Responsible for working within the Site Reliability Tools (SRT) team to build next-generation monitoring and site analytics capabilities; build and coordinate a large-scale observability pipelines for PlayStation; participate in the full life cycle of system design, from concept, architecture, data governance, application decomposition, to deployment and creation of KPIs for tracking adoption; participate in the design, logic, flowcharting, data ingestion, data governance, visualization development, testing, debugging, documentation, and support of observability tools infrastructure; provide analysis of problems, recommend solutions, and assist in continuous improvement initiatives; develop, implement, and maintain Enterprise observability solutions; perform configure, upgrade, scale out, patch, and tune Splunk Enterprise and CRIBL Stream; support governance of Splunk and CRIBL usage in order to provide an efficient platform; collaborate with architects, senior engineers, stakeholders, and leadership to create an observability architecture; utilize and apply knowledge of AWS, Azure, GCP, Datadog, Splunk, Grafana, CloudWatch, Terraform, Kubernetes, Docker, CloudFormation, and enterprise observability platforms to perform assigned tasks; conduct frequent capacity and cost reviews of observability tools; build automation and self-service capabilities to improve day-to-day operations; troubleshoot incidents and provide RCAs; and create technical documentation that enables operations teams to support the observability stack.

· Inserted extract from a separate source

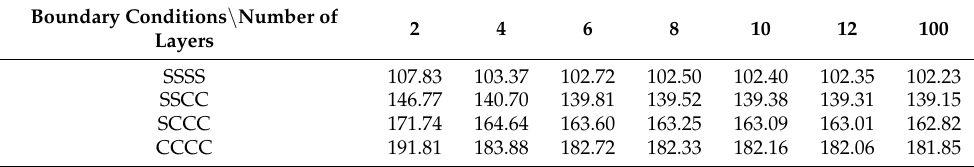
Table 3. The free frequencies ω (rad/s) of GPL reinforced porous composite plates—effect of total layer number and the boundary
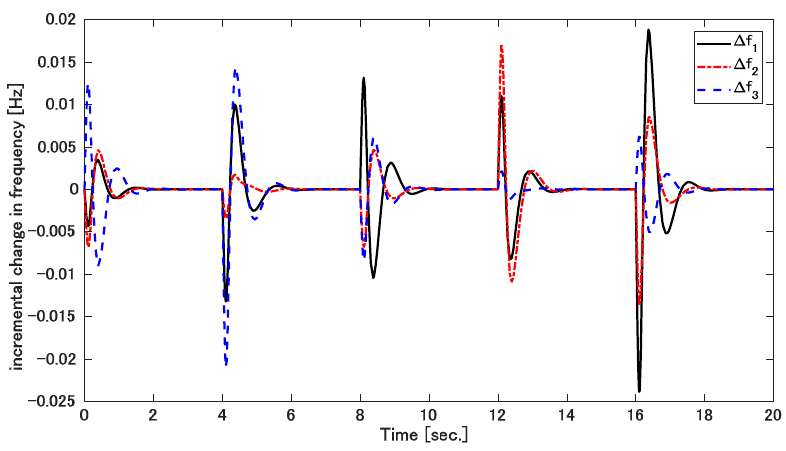
Figure 19. Frequency deviation without wind plant.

Location: Troy, Michigan and multiple undetermined worksites throughout the US;
Salary: $131,164 per year (benefits include medical, dental, vision, 401(k), STD/LTD, life insurance, and EAP)
Education: Bachelors – Computer Science, Computer Engineering, Information Technology, Information Studies, or in a related field of study (will accept equivalent foreign degree).
Training: None
Experience: Two (2) years in the position above, as a DevOps Engineer, as a Platform Engineer, as a Reliability Engineer, as a Software (Site Reliability) Engineer, or in a related occupation.